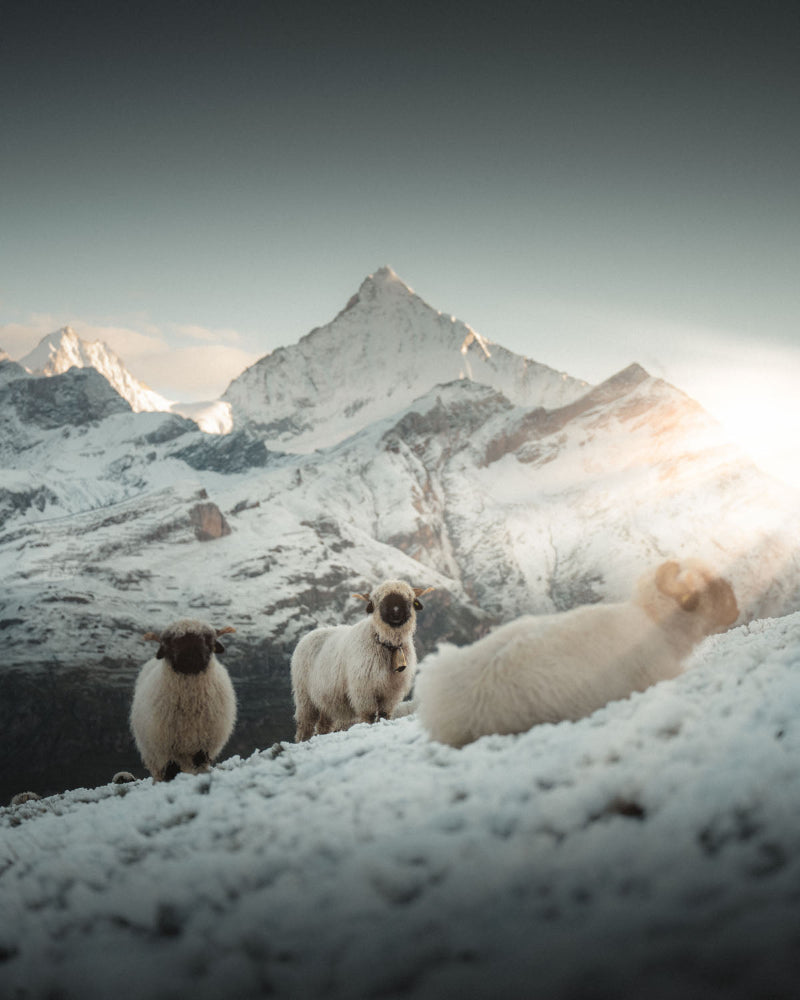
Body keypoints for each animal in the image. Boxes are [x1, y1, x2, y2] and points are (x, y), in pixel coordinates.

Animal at [129, 616, 238, 780]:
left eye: (208, 640)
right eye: (171, 643)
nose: (191, 654)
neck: (190, 704)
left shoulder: (203, 745)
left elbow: (199, 765)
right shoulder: (166, 749)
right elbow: (171, 770)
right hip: (152, 753)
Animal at [290, 580, 434, 744]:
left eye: (409, 597)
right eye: (378, 600)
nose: (396, 611)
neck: (387, 645)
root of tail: (307, 636)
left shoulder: (391, 692)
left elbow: (384, 714)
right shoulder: (364, 690)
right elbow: (369, 716)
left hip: (326, 699)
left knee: (323, 725)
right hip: (304, 697)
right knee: (305, 726)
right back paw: (302, 740)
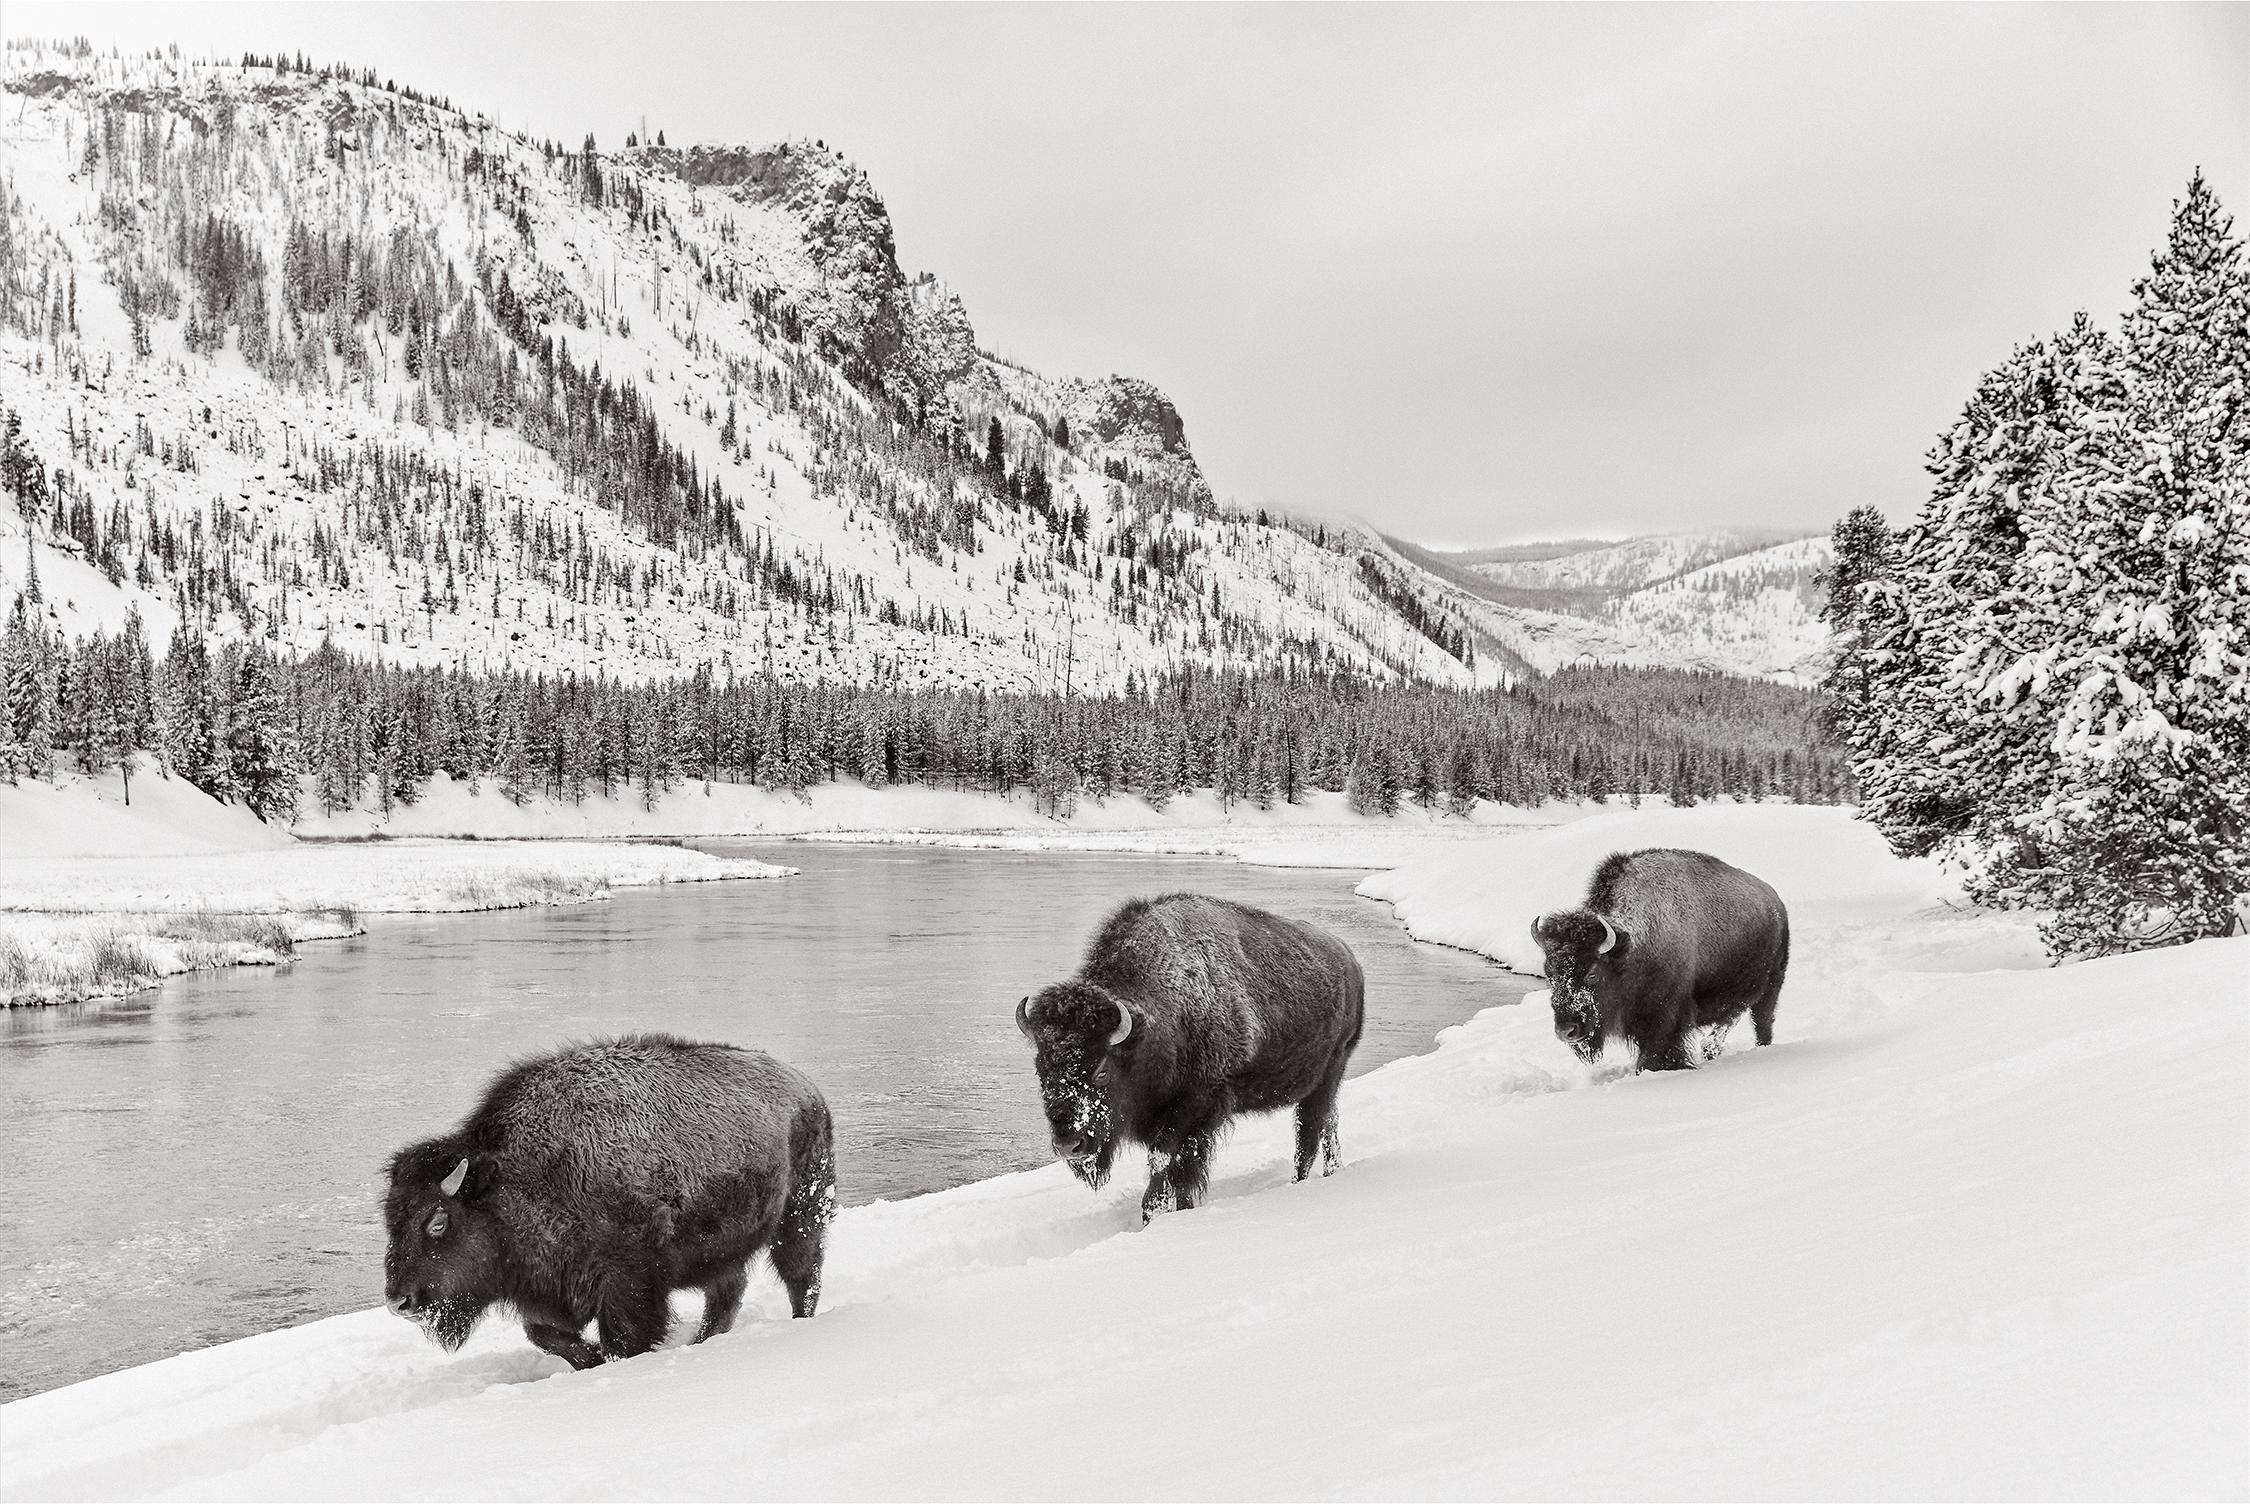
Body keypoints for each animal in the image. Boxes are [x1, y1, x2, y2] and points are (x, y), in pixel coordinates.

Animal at [383, 1033, 835, 1369]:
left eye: (438, 1222)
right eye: (392, 1222)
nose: (398, 1301)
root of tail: (808, 1089)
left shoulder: (627, 1284)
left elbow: (623, 1339)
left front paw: (609, 1361)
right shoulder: (544, 1289)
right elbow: (545, 1334)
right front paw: (592, 1359)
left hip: (801, 1215)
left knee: (801, 1277)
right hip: (723, 1247)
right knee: (728, 1293)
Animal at [1016, 893, 1365, 1221]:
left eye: (1102, 1070)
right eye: (1040, 1069)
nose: (1069, 1145)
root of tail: (1349, 960)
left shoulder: (1193, 1112)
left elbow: (1168, 1167)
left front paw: (1157, 1215)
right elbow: (1178, 1174)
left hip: (1329, 1074)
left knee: (1310, 1135)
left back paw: (1304, 1182)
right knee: (1327, 1123)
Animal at [1531, 848, 1789, 1071]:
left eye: (1592, 973)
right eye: (1550, 975)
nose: (1567, 1030)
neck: (1630, 946)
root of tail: (1776, 902)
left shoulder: (1665, 1015)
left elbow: (1657, 1050)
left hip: (1771, 986)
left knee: (1761, 1021)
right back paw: (1710, 1050)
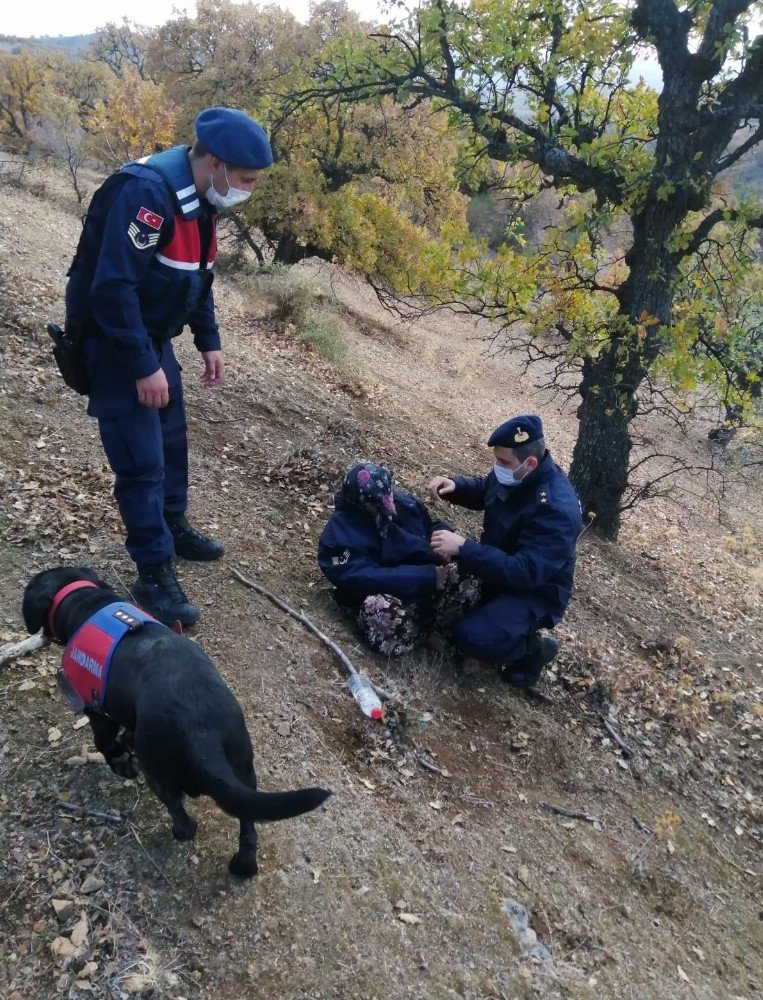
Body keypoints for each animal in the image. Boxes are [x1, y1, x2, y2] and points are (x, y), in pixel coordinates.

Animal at [23, 568, 328, 880]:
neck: (83, 602)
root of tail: (200, 731)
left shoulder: (95, 709)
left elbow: (105, 742)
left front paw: (121, 761)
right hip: (243, 767)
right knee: (248, 825)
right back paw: (243, 866)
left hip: (158, 771)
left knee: (183, 818)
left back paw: (178, 832)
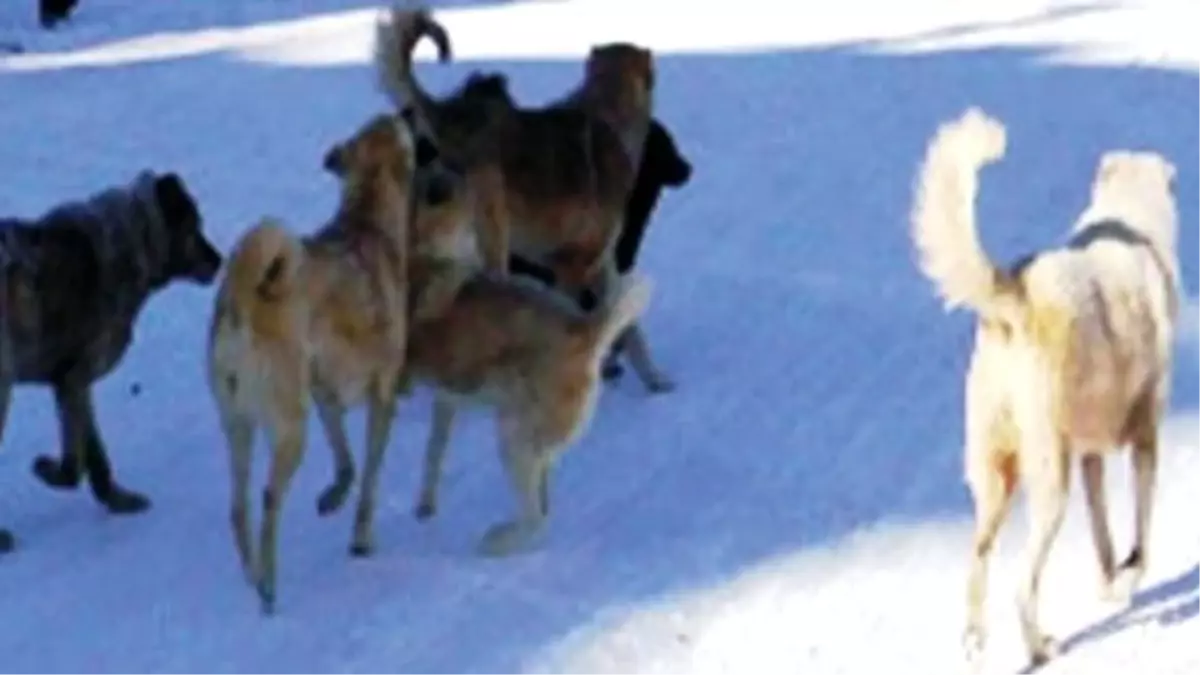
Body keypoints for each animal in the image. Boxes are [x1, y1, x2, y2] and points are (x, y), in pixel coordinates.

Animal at [0, 169, 223, 552]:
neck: (133, 238)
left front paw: (117, 501)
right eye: (195, 226)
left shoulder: (73, 384)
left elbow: (95, 455)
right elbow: (75, 464)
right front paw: (47, 469)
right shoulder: (74, 379)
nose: (219, 260)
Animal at [204, 115, 451, 614]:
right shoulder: (381, 398)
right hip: (289, 428)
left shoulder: (325, 394)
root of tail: (242, 300)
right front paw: (360, 538)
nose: (410, 114)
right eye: (408, 134)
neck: (366, 217)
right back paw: (269, 587)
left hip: (238, 423)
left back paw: (253, 576)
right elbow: (368, 478)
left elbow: (346, 461)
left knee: (238, 507)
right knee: (268, 499)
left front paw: (332, 498)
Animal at [912, 107, 1176, 662]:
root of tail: (1015, 295)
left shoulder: (1092, 454)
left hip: (995, 476)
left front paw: (1109, 583)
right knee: (1022, 586)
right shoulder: (1145, 438)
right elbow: (1140, 532)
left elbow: (1103, 531)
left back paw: (975, 642)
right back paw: (1040, 649)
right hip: (1049, 480)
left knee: (979, 557)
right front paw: (1127, 579)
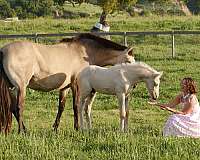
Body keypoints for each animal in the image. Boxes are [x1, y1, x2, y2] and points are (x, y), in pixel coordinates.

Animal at [0, 32, 135, 134]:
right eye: (128, 61)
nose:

◆ **Exercise**
If the records include pictures, omit them and transcribe everything else exactly.

◆ **Response to the task**
Body keypoints for each animal in the image. Boxes are [x1, y1, x2, y2] and points are (x, y), in pixel coordinates.

Animal at [129, 616, 238, 780]:
left eye: (208, 640)
right eye: (171, 643)
nose: (191, 654)
neck: (190, 704)
left shoulder: (203, 745)
left elbow: (199, 765)
right shoulder: (166, 749)
right elbow: (171, 770)
right hip: (152, 753)
Animal at [290, 580, 434, 744]:
left eye: (409, 597)
right eye: (378, 600)
nose: (396, 611)
neck: (387, 645)
root of tail: (307, 636)
left shoulder: (391, 692)
left elbow: (384, 714)
right shoulder: (364, 690)
right elbow: (369, 716)
left hip: (326, 699)
left knee: (323, 725)
right hip: (304, 697)
right knee: (305, 726)
right back paw: (302, 740)
Body keypoints for each animal in the image. Boxes are [x1, y1, x2, y2] and points are (x, y), in pixel coordinates.

Animal at [383, 1033, 835, 1369]:
left eye: (438, 1222)
right eye: (392, 1222)
nose: (398, 1301)
root of tail: (808, 1089)
left shoulder: (627, 1284)
left elbow: (623, 1339)
left front paw: (609, 1361)
right shoulder: (544, 1289)
right elbow: (545, 1334)
right front paw: (592, 1359)
left hip: (801, 1215)
left knee: (801, 1277)
right hip: (723, 1247)
right knee: (728, 1293)
Animal at [1016, 893, 1365, 1221]:
left eye: (1102, 1070)
right eye: (1040, 1069)
nose: (1069, 1145)
root of tail: (1349, 960)
left shoulder: (1193, 1112)
left elbow: (1168, 1167)
left front paw: (1157, 1215)
right elbow: (1178, 1174)
left hip: (1329, 1074)
left knee: (1310, 1135)
left back paw: (1304, 1182)
right knee: (1327, 1123)
Animal at [1531, 848, 1789, 1071]:
left eye: (1592, 973)
right eye: (1550, 975)
nose: (1567, 1030)
neck: (1630, 946)
root of tail: (1776, 902)
left shoulder: (1665, 1015)
left elbow: (1657, 1050)
left hip: (1771, 986)
left knee: (1761, 1021)
right back paw: (1710, 1050)
Body keypoints for each animal in the image. Boxes are [x1, y1, x2, y2] and points are (x, y), in pixel coordinates.

Animal at [23, 568, 328, 880]:
neck: (83, 602)
root of tail: (200, 731)
left shoulder: (95, 709)
left elbow: (105, 742)
left front paw: (121, 761)
right hip: (243, 767)
right knee: (248, 825)
right back paw: (243, 866)
left hip: (158, 771)
left knee: (183, 818)
left back paw: (178, 832)
Body keypoints for each animal in the image. Boxes are [x1, y1, x2, y2] and points are (x, y), in pixel coordinates.

Animal at [0, 169, 223, 552]:
neck: (133, 238)
left front paw: (117, 501)
right eye: (195, 226)
left shoulder: (73, 384)
left elbow: (95, 455)
right elbow: (75, 464)
right front paw: (47, 469)
right shoulder: (74, 379)
nose: (219, 260)
Animal at [204, 115, 451, 614]:
right shoulder: (381, 398)
right hip: (289, 428)
left shoulder: (325, 394)
root of tail: (242, 300)
right front paw: (360, 538)
nose: (410, 114)
right eye: (408, 134)
neck: (366, 217)
right back paw: (269, 587)
left hip: (238, 423)
left back paw: (253, 576)
right elbow: (368, 478)
left elbow: (346, 461)
left knee: (238, 507)
right knee: (268, 499)
left front paw: (332, 498)
Animal at [912, 107, 1176, 662]:
root of tail: (1015, 295)
left shoulder: (1092, 454)
left hip: (995, 476)
left front paw: (1109, 583)
right knee: (1022, 586)
right shoulder: (1145, 438)
right elbow: (1140, 532)
left elbow: (1103, 531)
left back paw: (975, 642)
right back paw: (1040, 649)
right hip: (1049, 480)
left knee: (979, 557)
right front paw: (1127, 579)
Body keypoints for each animal in the image. Boxes are [x1, y1, x2, y2] and points are (x, y), in pixel coordinates.

Animal at [0, 32, 135, 134]:
right eye: (128, 61)
nose:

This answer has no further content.